Five candidates have officially thrown their hats in the ring to become the first new sheriff in Santa Cruz County in nearly 30 years. The winner will head a staff of more than 100 employees on a $12 million budget in a key county along the U.S. – Mexico border south of Tucson.
Last week Keith D. Barth formally kicked off his campaign to replace Sheriff Tony Estrada with a gathering of supporters in Nogales. Among those backing Barth, a former Santa Cruz County justice of the peace, at the event was Alyssa Cordova, widow of Nogales police officer Jesus Cordova who was killed in the line of duty last year.
Barth, who previously served as a Cochise County Sheriff’s deputy, was elected to the justice court in 2007, a position he held until December 2018 when the county board eliminated his court, citing budgetary concerns. He currently serves as the contracted town magistrate for Huachuca City.
County election documents show three other Democrats have filed initial candidate papers. The others are David Ruiz, most recently with the U.S. Border Patrol; Rafael Corrales, retired Santa Cruz sheriff’s deputy; and David Hathaway, a retired DEA agent who supervised the agency’s Nogales office.

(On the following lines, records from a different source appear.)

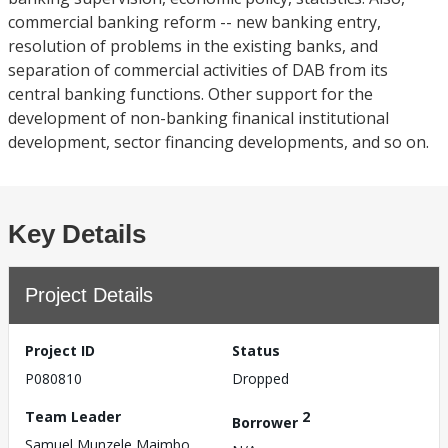
commercial banking reform -- new banking entry,
resolution of problems in the existing banks, and
separation of commercial activities of DAB from its
central banking functions. Other support for the
development of non-banking finanical institutional
development, sector financing developments, and so on.
Key Details
Project Details
Project ID
Status
P080810
Dropped
Team Leader
2
Borrower
Samuel Munzele Maimbo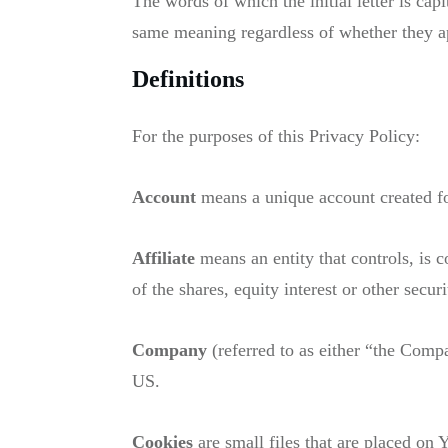
The words of which the initial letter is ca
same meaning regardless of whether they app
Definitions
For the purposes of this Privacy Policy:
Account
means a unique account created for
Affiliate
means an entity that controls, is
of the shares, equity interest or other secur
Company
(referred to as either “the Com
US.
Cookies
are small files that are placed on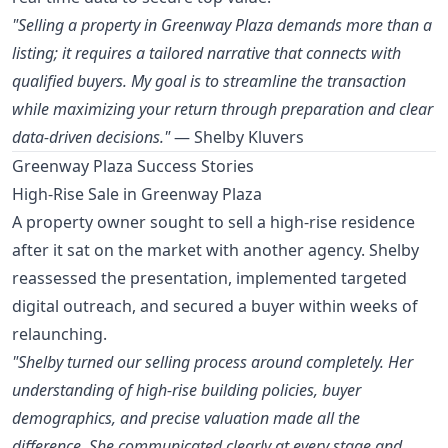
"Selling a property in Greenway Plaza demands more than a
listing; it requires a tailored narrative that connects with
qualified buyers. My goal is to streamline the transaction
while maximizing your return through preparation and clear
data-driven decisions."
— Shelby Kluvers
Greenway Plaza Success Stories
High-Rise Sale in Greenway Plaza
A property owner sought to sell a high-rise residence
after it sat on the market with another agency. Shelby
reassessed the presentation, implemented targeted
digital outreach, and secured a buyer within weeks of
relaunching.
"Shelby turned our selling process around completely. Her
understanding of high-rise building policies, buyer
demographics, and precise valuation made all the
difference. She communicated clearly at every stage and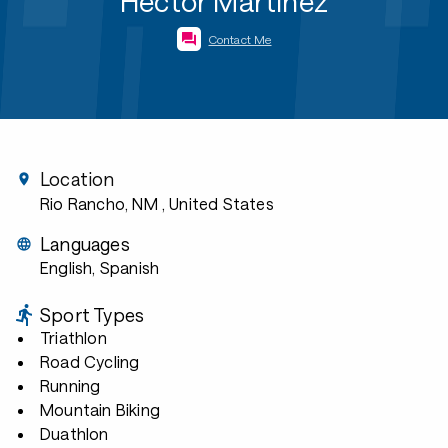
Hector Martinez
Contact Me
Location
Rio Rancho, NM
, United States
Languages
English, Spanish
Sport Types
Triathlon
Road Cycling
Running
Mountain Biking
Duathlon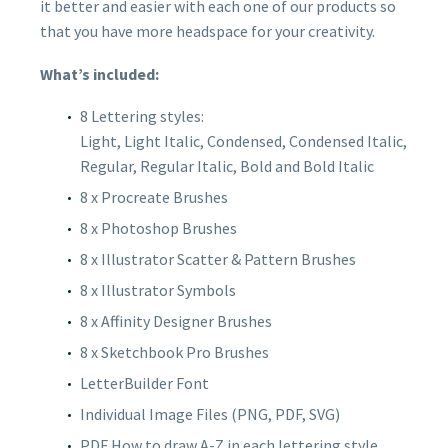
it better and easier with each one of our products so
that you have more headspace for your creativity.
What’s included:
8 Lettering styles:
Light, Light Italic, Condensed, Condensed Italic,
Regular, Regular Italic, Bold and Bold Italic
8 x Procreate Brushes
8 x Photoshop Brushes
8 x Illustrator Scatter & Pattern Brushes
8 x Illustrator Symbols
8 x Affinity Designer Brushes
8 x Sketchbook Pro Brushes
LetterBuilder Font
Individual Image Files (PNG, PDF, SVG)
PDF How to draw A-Z in each lettering style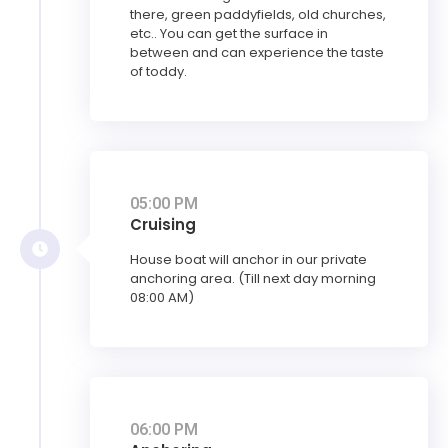
there, green paddyfields, old churches,
etc.. You can get the surface in
between and can experience the taste
of toddy.
05:00 PM
Cruising
House boat will anchor in our private
anchoring area. (Till next day morning
08:00 AM)
06:00 PM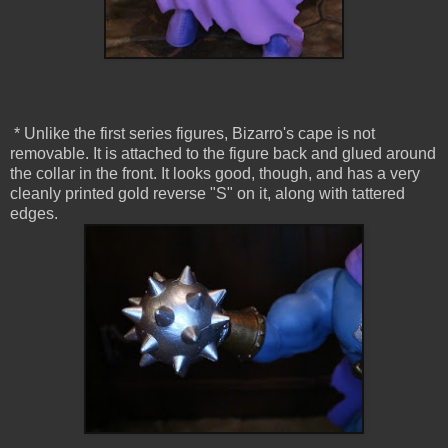
* Unlike the first series figures, Bizarro's cape is not
removable. It is attached to the figure back and glued around
the collar in the front. It looks good, though, and has a very
cleanly printed gold reverse "S" on it, along with tattered
edges.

Hathaway challenged Estrada in the 2016 Democratic primary, coming within 383 votes of unseating the longtime sheriff. To date there is no declared candidate on the Republican party ticket, although former Customs & Border Protection official Jose “Joe” Agosttini is running as an Independent.
Estrada has yet to officially announce whether he plans to contend for an eighth term. He was first sworn in as Santa Cruz County’s top law enforcement official in January 1993 and will be 77-years-old when his term expires at the end of 2020.
If Estrada runs, he will face questions about an investigation by the state auditor’s office, his disputes with the county board, and county-wide budget issues brought on by the underutilization of a state-of-the-art jail built in 2011.
Last fall, Estrada was notified of an Arizona Auditor General investigation related to employees claiming extra hours as compensation for performing duties beyond their job description. Estrada approved the practice, which provided extra pay for some employees to help train new deputies and supervise patrol shifts, when the employees held positions that didn’t require that type of work.
In addition, the same county board that abolished Barth’s justice of the peace court also eliminated a sheriff’s lieutenant position. The action irked Estrada, who said the county board had no right to “meddle” in how he manages his office.
The county is also reeling from debt incurred to build a jail in Nogales that holds 372 inmates. The expectation was that other agencies would pay to house their detainees there, but county records show the average daily head count has been far less.
Some residents contend Estrada’s public criticisms of the Trump administration have contributed to the problem.